1Servicio de Cirugía Vascular, Hospital IESS Quito Sur, Quito, Ecuador.
2Servicio de Nefrología, Hospital IESS Quito Sur, Quito, Ecuador.
3Servicio de Nefrología, Hospital IESS Quito Sur, Quito, Ecuador

*Corresponding author

*Tacuri J, Servicio de Cirugía Vascular, Hospital IESS Quito Sur, Pontificia Universidad Católica del Ecuador,
Quito – Ecuador. `

A 74-year-old male patient, diabetic, hypertensive, with severe heart disease, with chronic kidney disease in three-week dialysis treatment, a tunneled catheter for hemodialysis is placed in the left internal jugular vein, however, when performing his control in the chest X-ray (Image A), it is observed that the catheter takes a direction towards the left side of the heart, the patient was asymptomatic and with normal vital signs; An angiotomography was requested (Image B, C) in which the presence of an anatomical variant consisting of the persistence of the Left Superior Vena Cava, type IIIa in which there is the presence of the two superior vena cavas with connection of the persistent left superior vena cava with the right superior vena cava. This anatomical variant is due to the failure to obliterate the left anterior cardinal vein, which results in the persistence of the left superior vena cava (LSVC). This abnormal vein derives from the left anterior cardinal vein and the common cardinal veins. The coronary sinus is dilated and serves as the conduit between the LSVC and the right atrium, and the frequency is about 0.3% to 0.5% a world level (1). The patient is currently receiving hemodialysis sessions through said catheter without inconvenience, it is worth mentioning that the patient is not eligible for the creation of an arteriovenous fistula.

Keywords:  Anatomic Variation, Venae Cavae, Diagnostic Imaging.

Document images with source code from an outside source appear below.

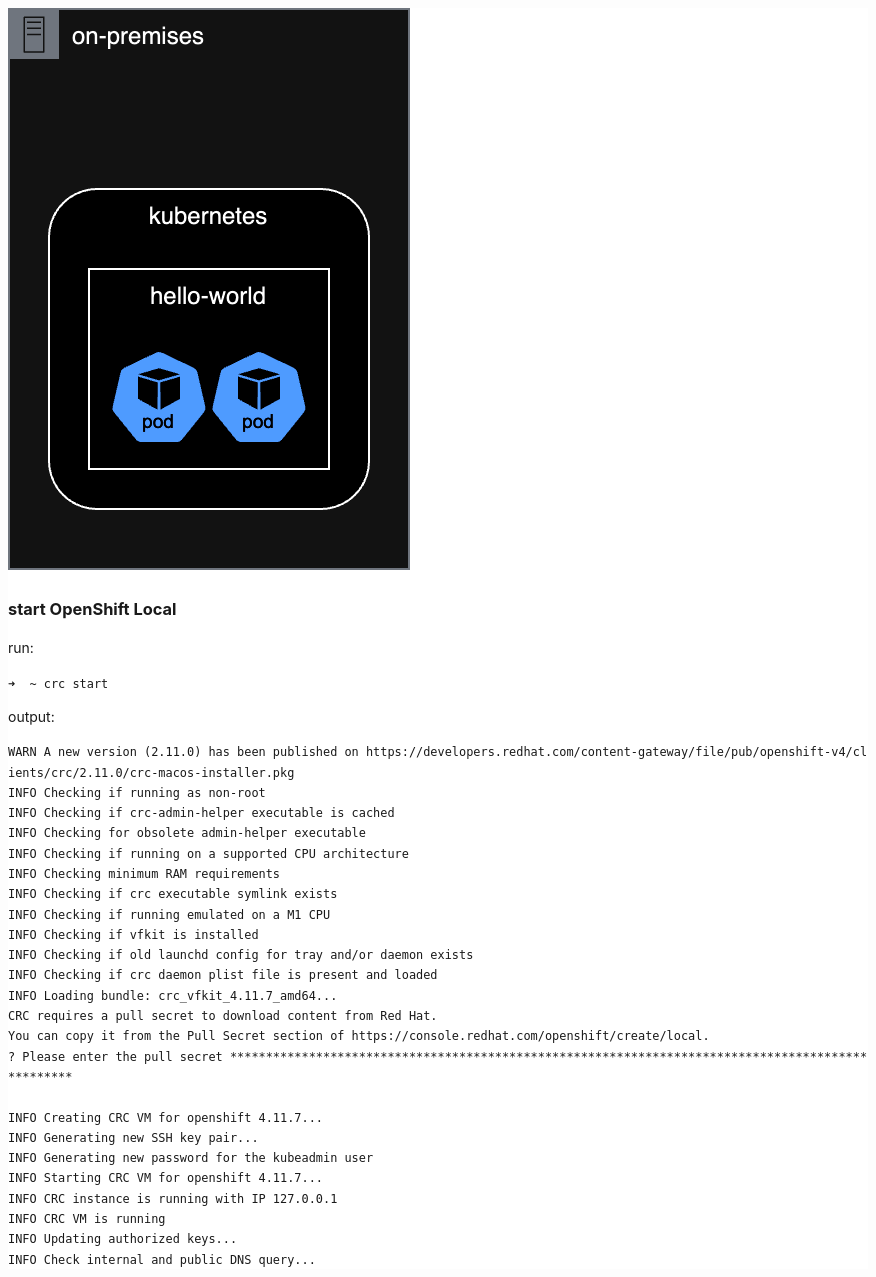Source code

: ![skupper hello world 0](../images/multicluster-mono.drawio.png)

### start OpenShift Local
run:
```bash title="start OpenShift Local"
➜  ~ crc start
```

output: 
```
WARN A new version (2.11.0) has been published on https://developers.redhat.com/content-gateway/file/pub/openshift-v4/clients/crc/2.11.0/crc-macos-installer.pkg 
INFO Checking if running as non-root              
INFO Checking if crc-admin-helper executable is cached 
INFO Checking for obsolete admin-helper executable 
INFO Checking if running on a supported CPU architecture 
INFO Checking minimum RAM requirements            
INFO Checking if crc executable symlink exists    
INFO Checking if running emulated on a M1 CPU     
INFO Checking if vfkit is installed               
INFO Checking if old launchd config for tray and/or daemon exists 
INFO Checking if crc daemon plist file is present and loaded 
INFO Loading bundle: crc_vfkit_4.11.7_amd64...    
CRC requires a pull secret to download content from Red Hat.
You can copy it from the Pull Secret section of https://console.redhat.com/openshift/create/local.
? Please enter the pull secret **************************************************************************************************

INFO Creating CRC VM for openshift 4.11.7...      
INFO Generating new SSH key pair...               
INFO Generating new password for the kubeadmin user 
INFO Starting CRC VM for openshift 4.11.7...      
INFO CRC instance is running with IP 127.0.0.1    
INFO CRC VM is running                            
INFO Updating authorized keys...                  
INFO Check internal and public DNS query...       
```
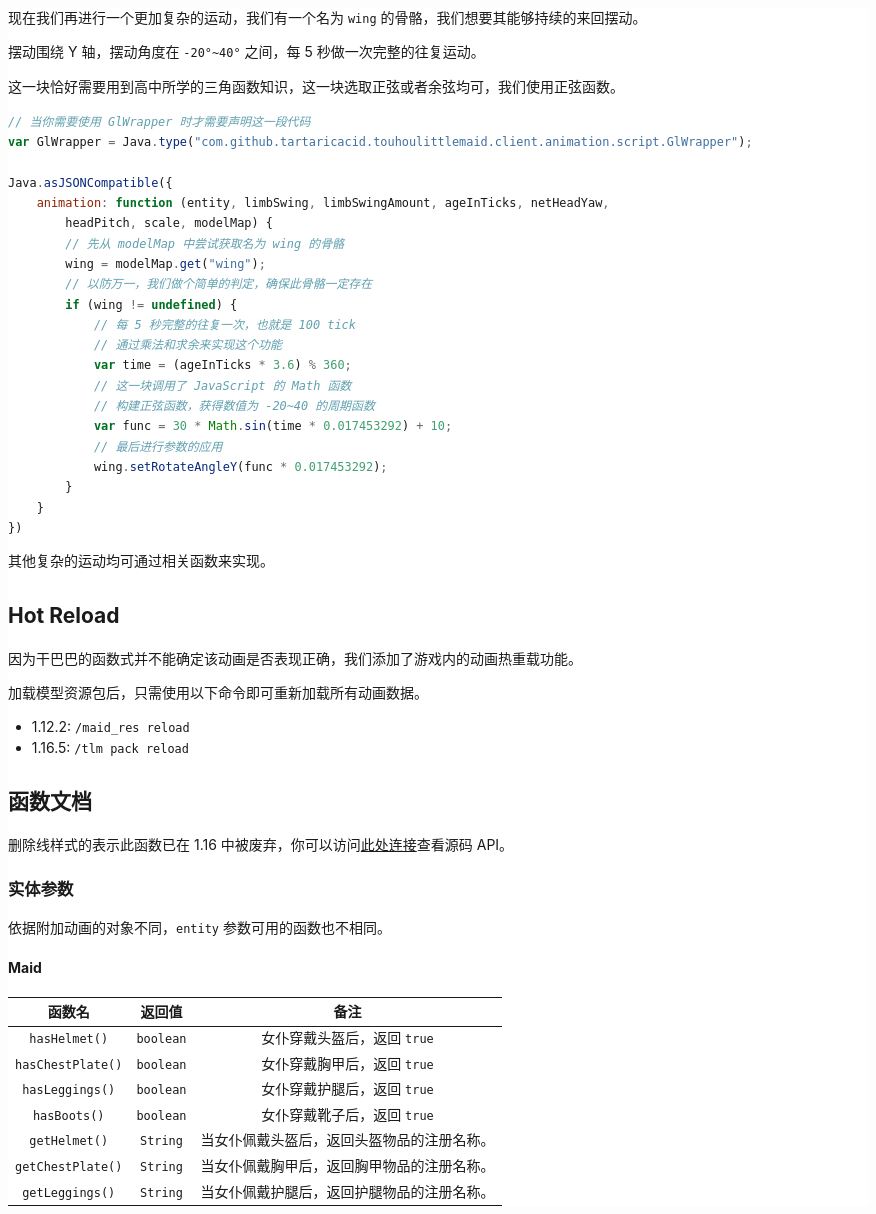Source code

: 现在我们再进行一个更加复杂的运动，我们有一个名为 `wing` 的骨骼，我们想要其能够持续的来回摆动。

摆动围绕 Y 轴，摆动角度在 `-20°~40°` 之间，每 5 秒做一次完整的往复运动。

这一块恰好需要用到高中所学的三角函数知识，这一块选取正弦或者余弦均可，我们使用正弦函数。

```javascript
// 当你需要使用 GlWrapper 时才需要声明这一段代码
var GlWrapper = Java.type("com.github.tartaricacid.touhoulittlemaid.client.animation.script.GlWrapper");

Java.asJSONCompatible({
    animation: function (entity, limbSwing, limbSwingAmount, ageInTicks, netHeadYaw,
        headPitch, scale, modelMap) {
        // 先从 modelMap 中尝试获取名为 wing 的骨骼
        wing = modelMap.get("wing");
        // 以防万一，我们做个简单的判定，确保此骨骼一定存在
        if (wing != undefined) {
            // 每 5 秒完整的往复一次，也就是 100 tick
            // 通过乘法和求余来实现这个功能
            var time = (ageInTicks * 3.6) % 360;
            // 这一块调用了 JavaScript 的 Math 函数
            // 构建正弦函数，获得数值为 -20~40 的周期函数
            var func = 30 * Math.sin(time * 0.017453292) + 10;
            // 最后进行参数的应用
            wing.setRotateAngleY(func * 0.017453292);
        }
    }
})
```

其他复杂的运动均可通过相关函数来实现。

## Hot Reload

因为干巴巴的函数式并不能确定该动画是否表现正确，我们添加了游戏内的动画热重载功能。

加载模型资源包后，只需使用以下命令即可重新加载所有动画数据。

- 1.12.2: `/maid_res reload`
- 1.16.5: `/tlm pack reload`

## 函数文档

删除线样式的表示此函数已在 1.16 中被废弃，你可以访问[此处连接](https://github.com/TartaricAcid/TouhouLittleMaid/tree/1.16.5/src/main/java/com/github/tartaricacid/touhoulittlemaid/api/animation)查看源码 API。

### 实体参数

依据附加动画的对象不同，`entity` 参数可用的函数也不相同。

#### Maid

|              函数名             |     返回值    |                  备注                  |
| :--------------------------: | :--------: | :----------------------------------: |
|         `hasHelmet()`        |  `boolean` |           女仆穿戴头盔后，返回 `true`          |
|       `hasChestPlate()`      |  `boolean` |           女仆穿戴胸甲后，返回 `true`          |
|        `hasLeggings()`       |  `boolean` |           女仆穿戴护腿后，返回 `true`          |
|         `hasBoots()`         |  `boolean` |           女仆穿戴靴子后，返回 `true`          |
|         `getHelmet()`        |  `String`  |         当女仆佩戴头盔后，返回头盔物品的注册名称。        |
|       `getChestPlate()`      |  `String`  |         当女仆佩戴胸甲后，返回胸甲物品的注册名称。        |
|        `getLeggings()`       |  `String`  |         当女仆佩戴护腿后，返回护腿物品的注册名称。        |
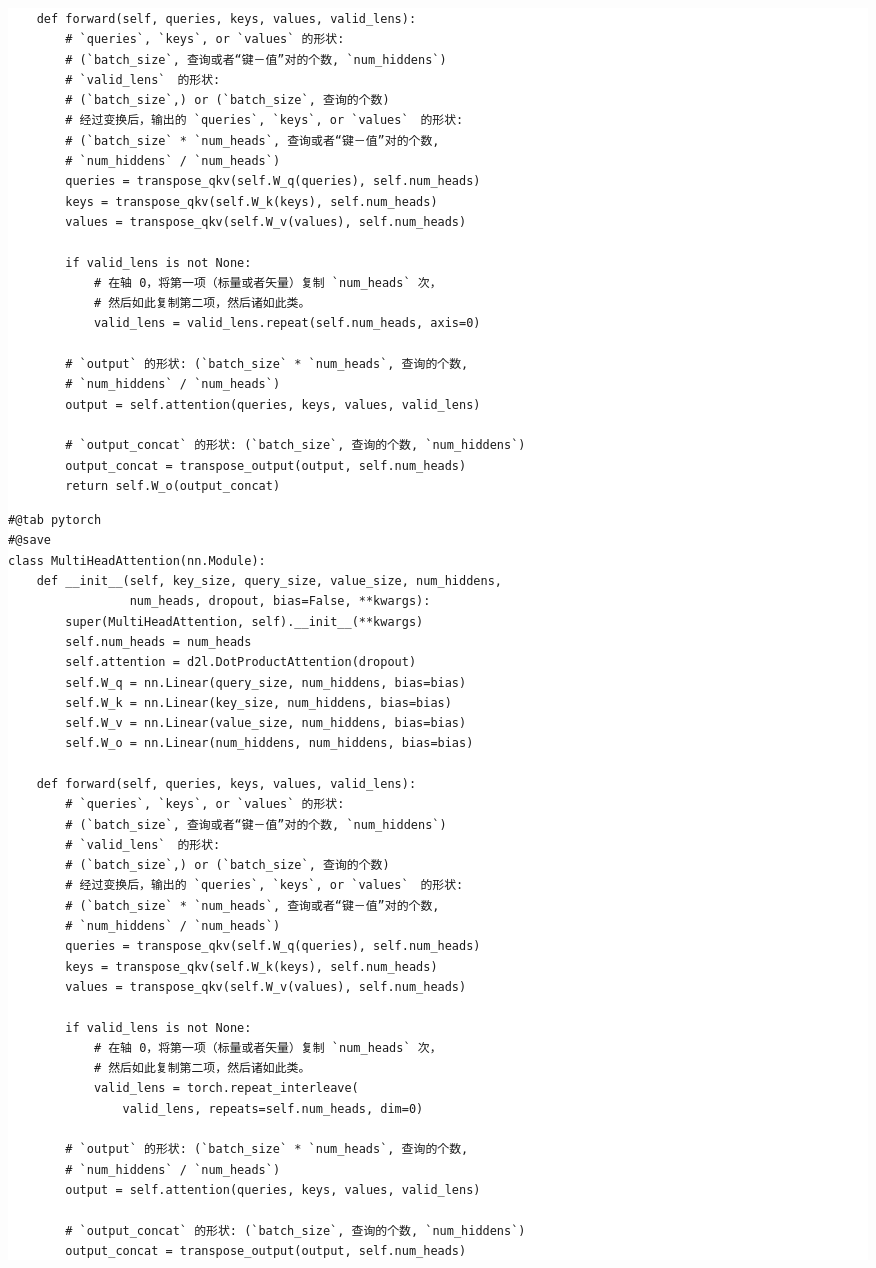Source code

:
 ```{.python .input}
    def forward(self, queries, keys, values, valid_lens):
        # `queries`, `keys`, or `values` 的形状:
        # (`batch_size`, 查询或者“键－值”对的个数, `num_hiddens`)
        # `valid_lens`　的形状:
        # (`batch_size`,) or (`batch_size`, 查询的个数)
        # 经过变换后，输出的 `queries`, `keys`, or `values`　的形状:
        # (`batch_size` * `num_heads`, 查询或者“键－值”对的个数,
        # `num_hiddens` / `num_heads`)
        queries = transpose_qkv(self.W_q(queries), self.num_heads)
        keys = transpose_qkv(self.W_k(keys), self.num_heads)
        values = transpose_qkv(self.W_v(values), self.num_heads)

        if valid_lens is not None:
            # 在轴 0，将第一项（标量或者矢量）复制 `num_heads` 次，
            # 然后如此复制第二项，然后诸如此类。
            valid_lens = valid_lens.repeat(self.num_heads, axis=0)

        # `output` 的形状: (`batch_size` * `num_heads`, 查询的个数,
        # `num_hiddens` / `num_heads`)
        output = self.attention(queries, keys, values, valid_lens)
        
        # `output_concat` 的形状: (`batch_size`, 查询的个数, `num_hiddens`)
        output_concat = transpose_output(output, self.num_heads)
        return self.W_o(output_concat)
```

```{.python .input}
#@tab pytorch
#@save
class MultiHeadAttention(nn.Module):
    def __init__(self, key_size, query_size, value_size, num_hiddens,
                 num_heads, dropout, bias=False, **kwargs):
        super(MultiHeadAttention, self).__init__(**kwargs)
        self.num_heads = num_heads
        self.attention = d2l.DotProductAttention(dropout)
        self.W_q = nn.Linear(query_size, num_hiddens, bias=bias)
        self.W_k = nn.Linear(key_size, num_hiddens, bias=bias)
        self.W_v = nn.Linear(value_size, num_hiddens, bias=bias)
        self.W_o = nn.Linear(num_hiddens, num_hiddens, bias=bias)

    def forward(self, queries, keys, values, valid_lens):
        # `queries`, `keys`, or `values` 的形状:
        # (`batch_size`, 查询或者“键－值”对的个数, `num_hiddens`)
        # `valid_lens`　的形状:
        # (`batch_size`,) or (`batch_size`, 查询的个数)
        # 经过变换后，输出的 `queries`, `keys`, or `values`　的形状:
        # (`batch_size` * `num_heads`, 查询或者“键－值”对的个数,
        # `num_hiddens` / `num_heads`)
        queries = transpose_qkv(self.W_q(queries), self.num_heads)
        keys = transpose_qkv(self.W_k(keys), self.num_heads)
        values = transpose_qkv(self.W_v(values), self.num_heads)

        if valid_lens is not None:
            # 在轴 0，将第一项（标量或者矢量）复制 `num_heads` 次，
            # 然后如此复制第二项，然后诸如此类。
            valid_lens = torch.repeat_interleave(
                valid_lens, repeats=self.num_heads, dim=0)

        # `output` 的形状: (`batch_size` * `num_heads`, 查询的个数,
        # `num_hiddens` / `num_heads`)
        output = self.attention(queries, keys, values, valid_lens)

        # `output_concat` 的形状: (`batch_size`, 查询的个数, `num_hiddens`)
        output_concat = transpose_output(output, self.num_heads)
```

Figure 1 : Simple chest X-ray after placing the tunneled catheter.

Figure 2:  Angiotomography, cross section, showing the union of both superior venae cavae in the sinus

Figure 3: Angiotomography, coronal cut, shows the anatomical distribution of the persistence of the left superior vena cava type IIIa.

Conflict of Interest: No conflict of interest was declared by the authors.


  1. Motta-Leal-Filho JM, Motta CA, Pilan BF, Affonso BB. Persistent left superior vena cava. Ann Thorac Surg. 2014 Apr;97(4):1453. doi: 10.1016/j.athoracsur.2013.08.072. PMID: 24694433.